Belarus border to Deveniskes, Devenishuk, where Maynard’s mother was born. We searched for evidence of their home, the shul, the grave of his uncle who died at age three before his mother and her family left. It was an endless day. The sky turned grey and the air filled with moisture. When we returned to our hotel, there was more news of the war in Gaza. We said goodbye to Regina with great appreciation. We were on our own for Shabbat, to rest, to go the Choral synagogue for services, to collect our minds and souls.
Late Saturday afternoon we got a message from Regina that she would pick us up at 7: 00 p.m. for dinner. This was not an arrangement we had made or expected, but we were ready, dressed, and curious.
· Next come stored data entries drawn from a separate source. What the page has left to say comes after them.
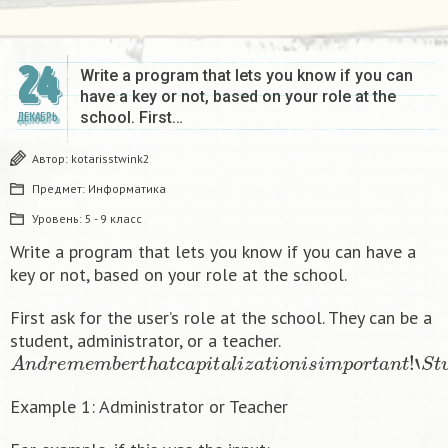
24
Write a program that lets you know if you can
have a key or not, based on your role at the
school. First…
ДЕКАБРЬ
Автор:
kotarisstwink2
Предмет:
Информатика
Уровень:
5 - 9 класс
Write a program that lets you know if you can have a
key or not, based on your role at the school.
First ask for the user’s role at the school. They can be a
student, administrator, or a teacher.
A
n
d
r
e
m
e
m
b
e
r
t
h
a
t
c
a
p
i
t
a
l
i
z
a
t
i
o
n
i
s
i
m
p
o
r
t
a
n
t
!
‘
S
t
u
Example 1: Administrator or Teacher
She arrived with a Jewish woman from New Jersey who had just arrived from Israel: She thought we would enjoy meeting each other. She didn’t have a car so we started walking. We walked beyond the tourist downtown to a residential area that did not look as well-kept: stone buildings; more litter in the streets; dogs and cats roaming. We walked for close to an hour. It was getting cool and dark. Then we reached Regina’s sister’s apartment. It was spacious and crammed with old furniture, piles of papers, pottery bowls, dishes, books. Regina played the piano for us. We noshed on cheese and bread. Her nineteen-year-old son was there, and he and Maynard talked basketball: another religion. Regina served wine and herring and said, “You might not like the herring.” I tasted it; it was so intense, I felt as if I had been engulfed in a salt mountain. It was not at all like the Vita Herring in cream sauce from the jar.
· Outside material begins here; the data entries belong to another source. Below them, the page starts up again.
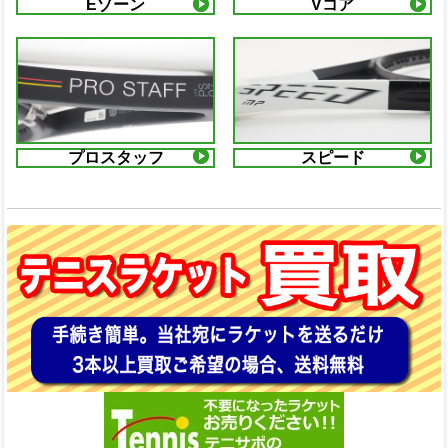
Eゾーン
Vコア
プロスタッフ
スピード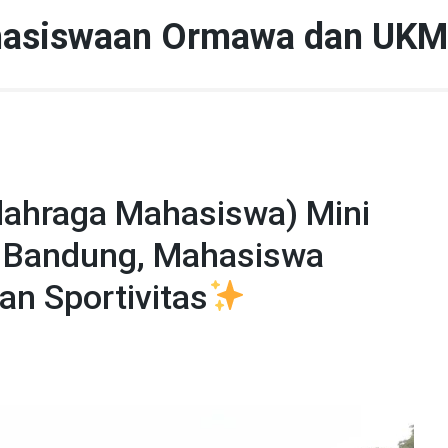
hasiswaan Ormawa dan UKM
ahraga Mahasiswa) Mini
 Bandung, Mahasiswa
n Sportivitas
Then Regina asked if I would recite havdalah! She had a Kiddush cup. It excited her that I was a woman rabbi. We improvised the candle and the spices; I said the prayers. And I wondered: What was the havdalah, the separation? Between Sabbath and the week? Between before the Holocaust and after the Holocaust? Between Jews and Gentiles, herring and pork, Vilna and Vilnius? Or do we bless the heart as it breaks again and again? Or maybe it signified the temporary and unexpected separation between Maynard and me as we prepared to leave Vilna. He would be headed back home to Philadelphia, and I was to fly to Jerusalem.
Yet, the main symbol of Havdalah, the ritual of separation, is the braided candle. We have the experience of being separate, being strangers to each other and ourselves. But in the sacred time in which we share a meal, a kindness, or a prayer, and when we just sit and let be, in the breath, in the body, the mind reveals another truth. We are as connected as the strands of the havdalah candle. One color wax melts on and into the other. And as our wicks join together, there is but one bright light that streams forth.